## WHAT TO DO
Reproduce the data that follows word for word, omitting the pictures.

## MATERIAL FOR THE TASK
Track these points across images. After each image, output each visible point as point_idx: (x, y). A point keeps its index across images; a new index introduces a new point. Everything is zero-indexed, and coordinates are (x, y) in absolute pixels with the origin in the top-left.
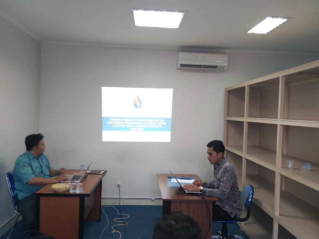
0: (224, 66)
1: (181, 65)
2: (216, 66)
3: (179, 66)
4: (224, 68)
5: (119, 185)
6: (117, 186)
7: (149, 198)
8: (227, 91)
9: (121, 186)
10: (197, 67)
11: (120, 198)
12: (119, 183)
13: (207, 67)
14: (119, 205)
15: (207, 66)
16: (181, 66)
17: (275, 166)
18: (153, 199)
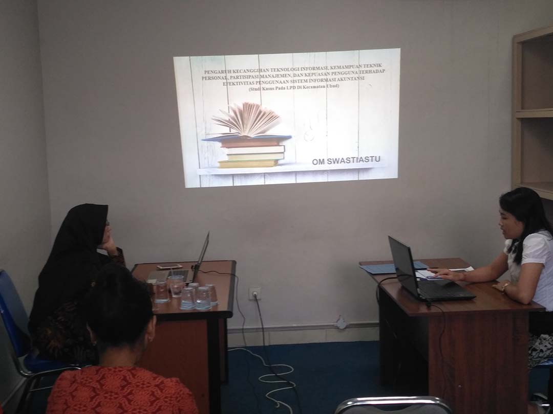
5: (255, 296)
6: (250, 300)
7: (332, 324)
9: (260, 300)
11: (263, 328)
12: (255, 293)
14: (262, 345)
18: (342, 327)
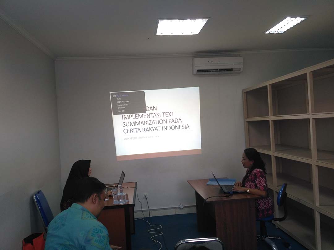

## RESPONSE BELOW
Track these points across images. After each image, output each visible point as point_idx: (x, y). A point keeps its index across images; a new index introduces a new point. Everything is zero-indexed, and coordinates are (x, y) in absolute pixels with the origin in the top-left.
0: (224, 66)
1: (181, 65)
2: (216, 66)
3: (179, 66)
4: (224, 68)
5: (119, 185)
6: (117, 186)
7: (149, 198)
8: (227, 91)
9: (121, 186)
10: (197, 67)
11: (120, 198)
12: (119, 183)
13: (207, 67)
14: (119, 205)
15: (207, 66)
16: (181, 66)
17: (275, 166)
18: (153, 199)
5: (255, 296)
6: (250, 300)
7: (332, 324)
9: (260, 300)
11: (263, 328)
12: (255, 293)
14: (262, 345)
18: (342, 327)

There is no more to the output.